### PERINTAH 1
Tolong ulangi persis bagian kutipan tentang Polri dan KPK dari "Selain itu, proses" sampai "maupun pemerintah.".

### KUTIPAN PILIHAN

Selain itu, proses hukumnya juga harus dibuat transparan agar publik bisa
memahami persoalan secara jernih. Transparansi akan menghilangkan prasangka
buruk serta menghilangkan kesan ada tebang pilih dalam penegakan hukum. Kalau
ihwal ini bisa terlaksana, publik akan memberi apresiasi kepada Polri, KPK,
maupun pemerintah.
Aspek lain yang
menarik disimak dari kasus yang terakhir ini adalah gambaran belum tuntasnya
konsolidasi pemerintahan Presiden Jokowi-Wapres JK. Nyaris berulangnya kisruh
Polri dengan KPK itu menimbulkan pertanyaan seputar kapabilitas dua pemimpin
mengendalikan institusi negara. Muncul kesan bahwa dua pemimpin tampaknya
masih harus bersusah payah untuk sekadar mewujudkan harmoni antara Polri dan
KPK.

### ENTRI UNTUK DIOLAH
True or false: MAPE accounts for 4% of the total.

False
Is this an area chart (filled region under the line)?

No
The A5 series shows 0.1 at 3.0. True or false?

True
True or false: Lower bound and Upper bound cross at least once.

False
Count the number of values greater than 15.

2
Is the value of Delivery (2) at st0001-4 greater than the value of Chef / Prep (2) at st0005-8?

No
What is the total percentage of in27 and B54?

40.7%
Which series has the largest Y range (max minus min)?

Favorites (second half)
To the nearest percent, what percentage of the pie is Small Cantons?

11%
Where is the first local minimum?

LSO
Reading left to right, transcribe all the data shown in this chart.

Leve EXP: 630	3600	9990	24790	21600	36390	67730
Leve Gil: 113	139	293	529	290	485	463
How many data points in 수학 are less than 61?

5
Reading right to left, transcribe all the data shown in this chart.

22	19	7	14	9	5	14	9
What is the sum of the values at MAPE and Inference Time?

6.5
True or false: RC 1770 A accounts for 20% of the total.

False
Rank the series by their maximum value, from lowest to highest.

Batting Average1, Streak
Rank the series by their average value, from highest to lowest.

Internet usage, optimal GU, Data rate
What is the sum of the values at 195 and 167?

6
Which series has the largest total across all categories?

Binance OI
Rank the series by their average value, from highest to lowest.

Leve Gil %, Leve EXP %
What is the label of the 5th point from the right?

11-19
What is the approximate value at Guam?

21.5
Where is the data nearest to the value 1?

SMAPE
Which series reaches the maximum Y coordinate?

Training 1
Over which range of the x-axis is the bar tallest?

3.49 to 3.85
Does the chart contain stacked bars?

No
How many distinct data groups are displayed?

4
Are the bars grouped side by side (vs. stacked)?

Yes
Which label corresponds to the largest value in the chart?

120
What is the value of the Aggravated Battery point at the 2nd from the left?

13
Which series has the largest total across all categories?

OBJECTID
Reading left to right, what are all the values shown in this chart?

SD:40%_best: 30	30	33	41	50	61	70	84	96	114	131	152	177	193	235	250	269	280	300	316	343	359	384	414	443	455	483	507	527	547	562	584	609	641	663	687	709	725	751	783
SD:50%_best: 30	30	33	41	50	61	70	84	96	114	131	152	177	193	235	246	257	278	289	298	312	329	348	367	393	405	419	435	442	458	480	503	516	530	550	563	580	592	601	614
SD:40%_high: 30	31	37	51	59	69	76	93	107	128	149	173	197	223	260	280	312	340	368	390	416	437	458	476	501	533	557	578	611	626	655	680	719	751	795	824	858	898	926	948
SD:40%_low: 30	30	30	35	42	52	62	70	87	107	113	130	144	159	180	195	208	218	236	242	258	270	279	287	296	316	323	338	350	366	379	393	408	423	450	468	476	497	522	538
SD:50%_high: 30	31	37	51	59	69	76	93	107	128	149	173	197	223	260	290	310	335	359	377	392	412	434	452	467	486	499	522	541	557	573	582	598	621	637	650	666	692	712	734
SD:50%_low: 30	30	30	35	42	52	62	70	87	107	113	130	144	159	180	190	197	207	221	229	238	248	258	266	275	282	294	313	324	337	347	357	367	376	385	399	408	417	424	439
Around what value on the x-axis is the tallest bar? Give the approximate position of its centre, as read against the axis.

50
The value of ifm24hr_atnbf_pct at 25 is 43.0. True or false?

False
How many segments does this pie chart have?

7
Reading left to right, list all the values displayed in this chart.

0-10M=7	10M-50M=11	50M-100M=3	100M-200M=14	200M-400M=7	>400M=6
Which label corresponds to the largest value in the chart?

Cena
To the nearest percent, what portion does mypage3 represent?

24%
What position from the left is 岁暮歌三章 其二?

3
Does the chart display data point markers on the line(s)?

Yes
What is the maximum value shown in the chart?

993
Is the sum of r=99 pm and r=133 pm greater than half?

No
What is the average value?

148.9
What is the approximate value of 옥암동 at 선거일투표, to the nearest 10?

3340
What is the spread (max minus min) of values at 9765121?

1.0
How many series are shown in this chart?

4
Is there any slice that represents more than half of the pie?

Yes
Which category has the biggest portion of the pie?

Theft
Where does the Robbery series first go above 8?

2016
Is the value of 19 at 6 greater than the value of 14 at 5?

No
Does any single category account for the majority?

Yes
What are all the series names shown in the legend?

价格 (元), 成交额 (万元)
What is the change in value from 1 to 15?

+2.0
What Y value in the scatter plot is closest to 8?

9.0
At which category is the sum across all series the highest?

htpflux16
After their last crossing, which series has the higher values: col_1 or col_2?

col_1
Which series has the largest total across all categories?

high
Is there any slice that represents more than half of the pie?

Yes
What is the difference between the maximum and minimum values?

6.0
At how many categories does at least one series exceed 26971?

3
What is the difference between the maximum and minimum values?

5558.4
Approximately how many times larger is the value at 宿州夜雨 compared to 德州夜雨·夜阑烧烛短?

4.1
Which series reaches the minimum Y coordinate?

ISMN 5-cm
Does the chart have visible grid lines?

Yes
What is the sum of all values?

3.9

### PERINTAH 2
Hitung jumlah baris entri yang memuat kata "Leve", dengan huruf besar dan kecil dibedakan. Tuliskan angkanya saja.

### PENYELESAIAN TUGAS 1
Selain itu, proses hukumnya juga harus dibuat transparan agar publik bisa
memahami persoalan secara jernih. Transparansi akan menghilangkan prasangka
buruk serta menghilangkan kesan ada tebang pilih dalam penegakan hukum. Kalau
ihwal ini bisa terlaksana, publik akan memberi apresiasi kepada Polri, KPK,
maupun pemerintah.

### PENYELESAIAN TUGAS 2
3